L’obligation de mieux isoler les nouveaux logements et l’interdiction d’artificialiser les sols augmentent considérablement les prix de construction et décourage les investisseurs.
L’interdiction de louer les logements déclarés passoires thermiques et le coût trop élevé des travaux nécessaires pour les mettre aux normes excluent de la location un nombre croissant de logements anciens qui constituent l’essentiel des locations abordables en ville.
Ainsi promettre à la population des logements écologiques aboutit à aggraver la pénurie en logements proposés à la location à de prix accessibles ! Ces mesures vertes précipitent de plus les entreprises de construction et les agences immobilières dans une crise sévère, entrainant déjà de nombreux licenciements.

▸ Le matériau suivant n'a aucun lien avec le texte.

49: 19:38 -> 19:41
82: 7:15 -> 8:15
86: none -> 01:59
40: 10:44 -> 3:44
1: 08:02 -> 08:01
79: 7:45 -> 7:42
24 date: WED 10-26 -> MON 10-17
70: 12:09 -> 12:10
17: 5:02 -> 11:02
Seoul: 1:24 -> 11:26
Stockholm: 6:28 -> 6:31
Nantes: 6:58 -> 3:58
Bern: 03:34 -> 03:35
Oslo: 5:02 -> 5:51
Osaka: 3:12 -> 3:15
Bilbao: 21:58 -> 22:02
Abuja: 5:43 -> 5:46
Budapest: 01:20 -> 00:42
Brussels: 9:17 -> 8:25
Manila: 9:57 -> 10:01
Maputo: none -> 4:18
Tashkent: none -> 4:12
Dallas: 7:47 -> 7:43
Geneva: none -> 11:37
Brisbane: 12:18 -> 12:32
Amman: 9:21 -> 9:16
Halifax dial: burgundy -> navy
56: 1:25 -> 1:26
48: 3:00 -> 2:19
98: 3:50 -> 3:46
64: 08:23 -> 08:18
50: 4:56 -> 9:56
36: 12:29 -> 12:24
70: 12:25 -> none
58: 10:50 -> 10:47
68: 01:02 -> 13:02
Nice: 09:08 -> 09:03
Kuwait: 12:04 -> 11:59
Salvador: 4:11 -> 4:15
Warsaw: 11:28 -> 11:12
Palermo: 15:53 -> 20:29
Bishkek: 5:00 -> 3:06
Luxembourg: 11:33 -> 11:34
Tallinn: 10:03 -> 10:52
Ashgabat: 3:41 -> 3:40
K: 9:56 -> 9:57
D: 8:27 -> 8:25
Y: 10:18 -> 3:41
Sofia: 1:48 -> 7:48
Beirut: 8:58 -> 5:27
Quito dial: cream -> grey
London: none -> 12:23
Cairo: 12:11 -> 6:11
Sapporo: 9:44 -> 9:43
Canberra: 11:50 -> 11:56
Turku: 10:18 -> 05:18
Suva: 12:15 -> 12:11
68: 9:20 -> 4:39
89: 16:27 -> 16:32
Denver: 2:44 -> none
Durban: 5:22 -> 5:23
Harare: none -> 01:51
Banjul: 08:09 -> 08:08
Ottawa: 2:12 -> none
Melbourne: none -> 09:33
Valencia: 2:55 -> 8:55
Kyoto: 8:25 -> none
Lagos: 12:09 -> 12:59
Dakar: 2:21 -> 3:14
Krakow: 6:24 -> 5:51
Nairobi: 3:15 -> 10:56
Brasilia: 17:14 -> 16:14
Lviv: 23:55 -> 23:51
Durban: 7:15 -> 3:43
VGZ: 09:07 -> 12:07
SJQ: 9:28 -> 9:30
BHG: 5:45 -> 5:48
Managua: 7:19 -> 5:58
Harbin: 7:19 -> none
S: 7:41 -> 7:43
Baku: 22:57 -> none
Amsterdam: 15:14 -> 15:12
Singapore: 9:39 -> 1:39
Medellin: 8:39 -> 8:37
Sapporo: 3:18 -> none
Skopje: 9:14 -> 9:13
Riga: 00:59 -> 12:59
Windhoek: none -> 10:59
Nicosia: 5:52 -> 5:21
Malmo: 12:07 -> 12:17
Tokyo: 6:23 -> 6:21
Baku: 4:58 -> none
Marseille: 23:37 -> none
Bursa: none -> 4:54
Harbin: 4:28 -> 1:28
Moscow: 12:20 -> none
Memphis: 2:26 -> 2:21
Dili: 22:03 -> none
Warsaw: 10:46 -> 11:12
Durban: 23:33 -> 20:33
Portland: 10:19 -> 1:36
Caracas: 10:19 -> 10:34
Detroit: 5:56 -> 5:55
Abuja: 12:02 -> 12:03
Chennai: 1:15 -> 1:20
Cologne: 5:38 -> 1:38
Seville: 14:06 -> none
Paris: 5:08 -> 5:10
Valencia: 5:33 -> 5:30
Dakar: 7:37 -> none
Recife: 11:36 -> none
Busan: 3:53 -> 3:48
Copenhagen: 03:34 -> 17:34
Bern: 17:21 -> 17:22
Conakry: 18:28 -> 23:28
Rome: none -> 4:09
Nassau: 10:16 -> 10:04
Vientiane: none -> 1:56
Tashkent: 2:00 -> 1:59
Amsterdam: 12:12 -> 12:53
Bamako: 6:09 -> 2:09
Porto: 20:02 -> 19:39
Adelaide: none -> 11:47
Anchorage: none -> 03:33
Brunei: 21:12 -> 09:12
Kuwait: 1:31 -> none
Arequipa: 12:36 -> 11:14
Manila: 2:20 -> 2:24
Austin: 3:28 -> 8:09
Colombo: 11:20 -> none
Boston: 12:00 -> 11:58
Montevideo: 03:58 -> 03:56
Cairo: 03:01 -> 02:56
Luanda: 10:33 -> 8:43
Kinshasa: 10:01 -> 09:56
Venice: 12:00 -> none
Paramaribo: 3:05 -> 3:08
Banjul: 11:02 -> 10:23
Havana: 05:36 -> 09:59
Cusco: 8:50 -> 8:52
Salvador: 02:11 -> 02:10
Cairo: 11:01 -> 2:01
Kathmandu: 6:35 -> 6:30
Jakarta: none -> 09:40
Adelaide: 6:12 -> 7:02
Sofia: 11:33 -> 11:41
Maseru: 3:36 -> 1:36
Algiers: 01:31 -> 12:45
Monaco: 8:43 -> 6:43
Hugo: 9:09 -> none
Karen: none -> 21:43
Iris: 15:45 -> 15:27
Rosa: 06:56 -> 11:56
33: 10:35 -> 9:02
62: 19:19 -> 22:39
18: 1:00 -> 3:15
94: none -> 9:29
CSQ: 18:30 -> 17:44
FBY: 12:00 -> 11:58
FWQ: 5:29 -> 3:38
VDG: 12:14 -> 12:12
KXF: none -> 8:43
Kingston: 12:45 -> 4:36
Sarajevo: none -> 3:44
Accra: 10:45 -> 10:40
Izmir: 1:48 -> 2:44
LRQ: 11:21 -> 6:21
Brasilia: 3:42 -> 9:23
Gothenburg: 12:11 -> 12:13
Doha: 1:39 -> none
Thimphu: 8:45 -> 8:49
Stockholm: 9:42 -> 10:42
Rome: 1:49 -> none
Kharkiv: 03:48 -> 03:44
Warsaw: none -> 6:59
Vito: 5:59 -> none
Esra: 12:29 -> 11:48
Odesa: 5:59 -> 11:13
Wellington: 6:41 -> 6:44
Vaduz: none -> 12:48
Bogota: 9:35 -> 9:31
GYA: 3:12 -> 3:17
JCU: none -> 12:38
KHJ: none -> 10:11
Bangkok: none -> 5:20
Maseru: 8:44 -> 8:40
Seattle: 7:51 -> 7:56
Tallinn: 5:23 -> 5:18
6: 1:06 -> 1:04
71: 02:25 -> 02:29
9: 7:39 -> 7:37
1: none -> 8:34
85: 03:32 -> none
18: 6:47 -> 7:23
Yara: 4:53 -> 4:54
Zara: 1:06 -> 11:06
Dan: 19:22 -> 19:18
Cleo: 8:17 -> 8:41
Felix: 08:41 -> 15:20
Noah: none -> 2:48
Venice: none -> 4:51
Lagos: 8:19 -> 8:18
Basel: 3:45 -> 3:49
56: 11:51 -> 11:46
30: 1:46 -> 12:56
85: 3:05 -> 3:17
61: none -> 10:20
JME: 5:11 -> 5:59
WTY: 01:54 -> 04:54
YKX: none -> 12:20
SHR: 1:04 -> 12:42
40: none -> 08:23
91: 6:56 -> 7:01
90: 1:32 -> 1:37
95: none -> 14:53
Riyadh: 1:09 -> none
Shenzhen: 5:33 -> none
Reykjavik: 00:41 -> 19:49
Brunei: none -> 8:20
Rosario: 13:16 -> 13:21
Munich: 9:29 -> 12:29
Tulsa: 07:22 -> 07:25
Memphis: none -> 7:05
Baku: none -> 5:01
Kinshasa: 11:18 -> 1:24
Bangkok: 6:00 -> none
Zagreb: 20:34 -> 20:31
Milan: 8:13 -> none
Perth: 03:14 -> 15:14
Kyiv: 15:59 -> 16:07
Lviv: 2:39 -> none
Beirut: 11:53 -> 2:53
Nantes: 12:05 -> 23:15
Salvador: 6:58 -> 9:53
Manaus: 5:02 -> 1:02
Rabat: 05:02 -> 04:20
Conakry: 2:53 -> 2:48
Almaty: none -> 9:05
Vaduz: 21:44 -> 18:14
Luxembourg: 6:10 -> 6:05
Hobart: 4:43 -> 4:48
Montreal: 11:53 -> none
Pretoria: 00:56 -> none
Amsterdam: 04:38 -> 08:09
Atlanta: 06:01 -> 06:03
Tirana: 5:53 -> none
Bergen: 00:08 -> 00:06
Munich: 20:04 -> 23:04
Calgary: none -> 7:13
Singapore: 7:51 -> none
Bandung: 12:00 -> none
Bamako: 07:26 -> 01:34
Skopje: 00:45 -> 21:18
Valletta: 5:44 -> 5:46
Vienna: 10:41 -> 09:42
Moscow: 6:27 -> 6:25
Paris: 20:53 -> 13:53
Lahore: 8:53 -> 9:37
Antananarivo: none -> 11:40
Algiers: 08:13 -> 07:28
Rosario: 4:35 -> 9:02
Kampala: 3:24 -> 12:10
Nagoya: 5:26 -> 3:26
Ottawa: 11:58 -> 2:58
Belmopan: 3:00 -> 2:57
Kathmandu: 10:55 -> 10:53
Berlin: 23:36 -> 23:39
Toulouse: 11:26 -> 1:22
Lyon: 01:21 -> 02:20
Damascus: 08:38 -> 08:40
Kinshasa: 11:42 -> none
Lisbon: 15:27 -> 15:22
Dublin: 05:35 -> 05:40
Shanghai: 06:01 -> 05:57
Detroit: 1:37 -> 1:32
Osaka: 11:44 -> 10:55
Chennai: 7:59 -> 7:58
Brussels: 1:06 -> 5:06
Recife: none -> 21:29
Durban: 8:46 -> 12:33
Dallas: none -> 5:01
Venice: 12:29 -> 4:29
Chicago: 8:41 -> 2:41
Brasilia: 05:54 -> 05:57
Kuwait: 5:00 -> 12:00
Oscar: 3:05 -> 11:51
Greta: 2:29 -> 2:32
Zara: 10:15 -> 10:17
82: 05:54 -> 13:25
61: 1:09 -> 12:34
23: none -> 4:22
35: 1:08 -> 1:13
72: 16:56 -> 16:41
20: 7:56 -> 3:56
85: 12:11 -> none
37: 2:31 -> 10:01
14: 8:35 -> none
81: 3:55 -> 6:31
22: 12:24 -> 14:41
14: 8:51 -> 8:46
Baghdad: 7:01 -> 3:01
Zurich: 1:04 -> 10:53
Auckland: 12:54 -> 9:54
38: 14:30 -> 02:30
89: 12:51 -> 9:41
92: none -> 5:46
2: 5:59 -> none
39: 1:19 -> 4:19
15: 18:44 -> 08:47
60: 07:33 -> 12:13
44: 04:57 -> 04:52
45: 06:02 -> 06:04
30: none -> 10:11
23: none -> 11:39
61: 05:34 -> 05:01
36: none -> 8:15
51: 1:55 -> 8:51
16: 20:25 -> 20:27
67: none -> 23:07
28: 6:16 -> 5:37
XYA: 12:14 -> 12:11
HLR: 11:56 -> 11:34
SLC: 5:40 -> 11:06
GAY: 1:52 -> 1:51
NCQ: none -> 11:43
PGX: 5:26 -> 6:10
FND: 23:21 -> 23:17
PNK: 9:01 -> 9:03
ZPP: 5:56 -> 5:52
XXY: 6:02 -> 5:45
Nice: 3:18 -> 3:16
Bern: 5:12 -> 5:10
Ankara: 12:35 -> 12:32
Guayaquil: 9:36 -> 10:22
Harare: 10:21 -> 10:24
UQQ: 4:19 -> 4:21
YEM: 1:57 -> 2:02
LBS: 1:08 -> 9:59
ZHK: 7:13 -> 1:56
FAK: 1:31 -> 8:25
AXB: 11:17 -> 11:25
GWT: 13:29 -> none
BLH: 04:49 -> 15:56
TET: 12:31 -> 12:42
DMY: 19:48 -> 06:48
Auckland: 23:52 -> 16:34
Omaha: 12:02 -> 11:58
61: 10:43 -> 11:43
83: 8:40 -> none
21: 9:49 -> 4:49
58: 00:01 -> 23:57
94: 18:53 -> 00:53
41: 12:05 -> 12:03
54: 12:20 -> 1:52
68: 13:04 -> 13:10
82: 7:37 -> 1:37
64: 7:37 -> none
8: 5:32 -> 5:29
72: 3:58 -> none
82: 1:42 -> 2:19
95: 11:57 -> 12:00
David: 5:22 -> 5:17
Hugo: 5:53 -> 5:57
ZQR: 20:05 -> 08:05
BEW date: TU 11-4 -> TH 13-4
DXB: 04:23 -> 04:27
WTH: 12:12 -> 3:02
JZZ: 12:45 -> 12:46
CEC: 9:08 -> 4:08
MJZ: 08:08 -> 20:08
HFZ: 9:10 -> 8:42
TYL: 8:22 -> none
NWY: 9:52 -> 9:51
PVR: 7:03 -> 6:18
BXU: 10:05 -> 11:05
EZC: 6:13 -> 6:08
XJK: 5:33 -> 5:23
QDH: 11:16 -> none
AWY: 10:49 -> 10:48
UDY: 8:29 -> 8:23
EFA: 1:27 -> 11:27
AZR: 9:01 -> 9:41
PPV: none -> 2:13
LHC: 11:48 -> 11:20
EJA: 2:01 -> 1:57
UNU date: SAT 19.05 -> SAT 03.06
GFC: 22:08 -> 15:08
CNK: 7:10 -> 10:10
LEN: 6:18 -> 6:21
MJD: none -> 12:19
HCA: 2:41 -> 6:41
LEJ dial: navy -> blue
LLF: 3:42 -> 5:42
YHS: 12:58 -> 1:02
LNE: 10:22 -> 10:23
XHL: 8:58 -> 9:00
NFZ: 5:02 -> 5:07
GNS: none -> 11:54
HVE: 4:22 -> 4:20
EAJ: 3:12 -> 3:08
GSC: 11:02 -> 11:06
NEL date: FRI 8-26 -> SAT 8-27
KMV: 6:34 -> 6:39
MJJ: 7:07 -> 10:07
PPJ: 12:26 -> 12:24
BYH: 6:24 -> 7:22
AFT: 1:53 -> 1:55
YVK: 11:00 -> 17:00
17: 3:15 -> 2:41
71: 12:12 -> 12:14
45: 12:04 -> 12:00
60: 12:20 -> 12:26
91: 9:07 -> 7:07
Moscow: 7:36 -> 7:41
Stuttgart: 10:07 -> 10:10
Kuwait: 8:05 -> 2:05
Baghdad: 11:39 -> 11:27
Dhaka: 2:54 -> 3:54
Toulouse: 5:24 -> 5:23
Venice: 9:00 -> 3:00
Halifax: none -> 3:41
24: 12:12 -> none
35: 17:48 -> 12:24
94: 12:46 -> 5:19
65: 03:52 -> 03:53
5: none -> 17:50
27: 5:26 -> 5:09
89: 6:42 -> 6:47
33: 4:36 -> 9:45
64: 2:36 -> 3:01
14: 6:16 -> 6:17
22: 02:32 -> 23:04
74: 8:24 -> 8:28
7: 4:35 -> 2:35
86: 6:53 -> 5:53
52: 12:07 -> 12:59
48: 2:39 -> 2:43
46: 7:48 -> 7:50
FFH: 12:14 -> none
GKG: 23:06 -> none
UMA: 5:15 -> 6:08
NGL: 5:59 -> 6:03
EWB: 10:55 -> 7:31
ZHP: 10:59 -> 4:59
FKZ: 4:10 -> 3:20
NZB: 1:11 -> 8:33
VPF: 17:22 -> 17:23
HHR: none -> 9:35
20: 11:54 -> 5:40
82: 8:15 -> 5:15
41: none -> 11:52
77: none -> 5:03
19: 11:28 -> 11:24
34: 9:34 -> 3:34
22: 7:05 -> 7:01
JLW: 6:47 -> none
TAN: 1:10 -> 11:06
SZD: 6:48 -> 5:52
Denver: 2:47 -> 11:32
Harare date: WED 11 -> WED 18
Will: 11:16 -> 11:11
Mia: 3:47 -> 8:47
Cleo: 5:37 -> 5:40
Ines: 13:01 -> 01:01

Ces mesures autoritaires sont peu efficaces sur la consommation réelle d’énergie ! Une étude du crédit mutuel sur les dépenses d’énergie de ses clients a révélé que les ménages habitant les logements présentés comme les moins énergivores dépensent près de deux fois plus d’énergie que prévu. Ceux des logements les plus énergivores, deux fois moins. Pour les maisons individuelles, les moins bien classées ne consomment même que 27 % de plus que les meilleures ! Un démenti sévère des espoirs officiels, que l’organisme attribue pour un tiers à des erreurs de mesures et aux deux tiers à des facteurs comportementaux.
Globalement les obligations écologiques qui pèsent sur les logements aggravent franchement la crise du logement sans diminuer notablement la pollution thermique de l’environnement.
La liberté de circuler réservée aux riches
Les zones à faibles émissions renforcent fortement la ségrégation sociale dans les grandes villes.